Unforeseen interruptions of Canada's supply to Libya and Venezuela added to these cuts.
Yet, all the indicators point to an ever tighter market.
Although output growth is slowing, crude production of C-OUT-T-EIA in the United States is approaching 11 million barrels per day (bpd).
With Russia and Saudi Arabia at similar levels, and production is expected to increase as OPEC and Russia relax their supply restrictions, soon three countries will dump 11 million barrels of crude oil every day.
This unprecedented production means that only three countries reach one third of global consumption.
Despite this, badysts warn that the market has little spare capacity to deal with other disruptions.
"With stocks still declining and capacity unnecessarily low, there is not much to avoid any supply disruption caused by increased geopolitical risks," ANZ Bank said. in a report released Thursday.
US INVENTORIES
Despite rising US production, US C-STK-T-EIA crude oil inventories fell by nearly 10 million barrels during the week to 22 June, to 416.64 million barrels, according to the report. Energy Information Administration Wednesday.
Dealers expect stocks to continue to increase in the coming weeks as Syncrude locks in Canada go out of service in over 300,000 b / d of production.

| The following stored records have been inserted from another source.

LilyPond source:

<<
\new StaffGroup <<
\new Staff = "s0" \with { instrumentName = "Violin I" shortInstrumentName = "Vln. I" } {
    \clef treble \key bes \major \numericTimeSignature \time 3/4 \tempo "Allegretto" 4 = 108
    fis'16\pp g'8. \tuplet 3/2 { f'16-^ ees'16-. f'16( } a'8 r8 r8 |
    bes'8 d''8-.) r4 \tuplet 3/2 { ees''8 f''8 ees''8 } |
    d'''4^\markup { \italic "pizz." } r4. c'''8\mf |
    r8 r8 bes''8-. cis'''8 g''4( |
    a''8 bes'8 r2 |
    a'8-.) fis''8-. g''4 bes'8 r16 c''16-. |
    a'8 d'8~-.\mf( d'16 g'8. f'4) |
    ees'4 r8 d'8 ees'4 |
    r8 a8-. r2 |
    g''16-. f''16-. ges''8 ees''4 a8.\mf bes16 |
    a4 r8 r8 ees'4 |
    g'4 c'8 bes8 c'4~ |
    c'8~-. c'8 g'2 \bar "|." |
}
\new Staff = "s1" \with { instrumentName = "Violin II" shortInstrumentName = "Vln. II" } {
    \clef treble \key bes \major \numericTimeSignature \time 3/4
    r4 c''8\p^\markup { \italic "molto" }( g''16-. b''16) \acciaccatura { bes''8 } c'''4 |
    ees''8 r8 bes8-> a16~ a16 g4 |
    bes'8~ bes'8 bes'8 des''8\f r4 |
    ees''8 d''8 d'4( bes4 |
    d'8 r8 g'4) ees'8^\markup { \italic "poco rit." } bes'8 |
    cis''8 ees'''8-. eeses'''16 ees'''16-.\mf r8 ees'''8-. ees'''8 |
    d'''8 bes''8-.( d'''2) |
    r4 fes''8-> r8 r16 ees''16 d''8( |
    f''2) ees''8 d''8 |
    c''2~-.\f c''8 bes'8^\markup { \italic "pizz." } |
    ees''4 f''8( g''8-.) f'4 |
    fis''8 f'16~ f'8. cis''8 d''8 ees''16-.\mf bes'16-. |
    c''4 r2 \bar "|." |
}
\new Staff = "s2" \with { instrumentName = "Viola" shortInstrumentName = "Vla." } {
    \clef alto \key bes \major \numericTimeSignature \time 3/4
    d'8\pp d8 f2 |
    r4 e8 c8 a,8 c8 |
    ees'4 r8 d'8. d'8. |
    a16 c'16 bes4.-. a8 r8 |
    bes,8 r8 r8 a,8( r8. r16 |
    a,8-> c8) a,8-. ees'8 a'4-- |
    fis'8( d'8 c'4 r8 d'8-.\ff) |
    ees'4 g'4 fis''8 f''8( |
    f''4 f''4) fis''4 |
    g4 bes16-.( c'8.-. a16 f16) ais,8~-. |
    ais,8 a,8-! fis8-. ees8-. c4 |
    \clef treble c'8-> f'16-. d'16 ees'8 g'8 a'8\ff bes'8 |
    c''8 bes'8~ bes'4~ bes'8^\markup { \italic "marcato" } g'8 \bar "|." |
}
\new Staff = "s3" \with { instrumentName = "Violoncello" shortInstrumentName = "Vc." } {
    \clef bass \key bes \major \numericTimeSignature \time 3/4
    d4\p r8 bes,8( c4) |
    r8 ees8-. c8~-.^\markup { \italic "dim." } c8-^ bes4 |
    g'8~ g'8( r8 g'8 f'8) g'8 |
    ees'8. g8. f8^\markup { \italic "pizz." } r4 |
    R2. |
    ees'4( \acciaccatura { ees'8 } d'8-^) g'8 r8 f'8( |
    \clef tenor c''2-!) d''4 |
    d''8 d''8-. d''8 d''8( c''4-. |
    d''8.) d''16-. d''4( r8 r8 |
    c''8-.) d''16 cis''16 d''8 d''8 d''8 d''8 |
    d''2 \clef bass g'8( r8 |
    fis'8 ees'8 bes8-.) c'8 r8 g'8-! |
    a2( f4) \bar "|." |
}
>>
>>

The outage should last at least until July, according to operator Suncot (SU.TO).
The draw was also due to high exports of nearly 3 million bpd, combined with a domestic refining activity with a utilization rate of 97.5%, the highest for at least a decade.
Demand for oil has continued its record for most of 2018, but the outlook is worsening in a context of escalating trade disputes between the United States and other major economies, including China and the European Union.
"Our macroeconomic outlook remains extremely bearish," said Marex Spectron, commodities broker.
Shipping broker Eastport said in a note on Thursday that economic growth could be eroded as "growing concerns over trade tensions could reduce investment and spending."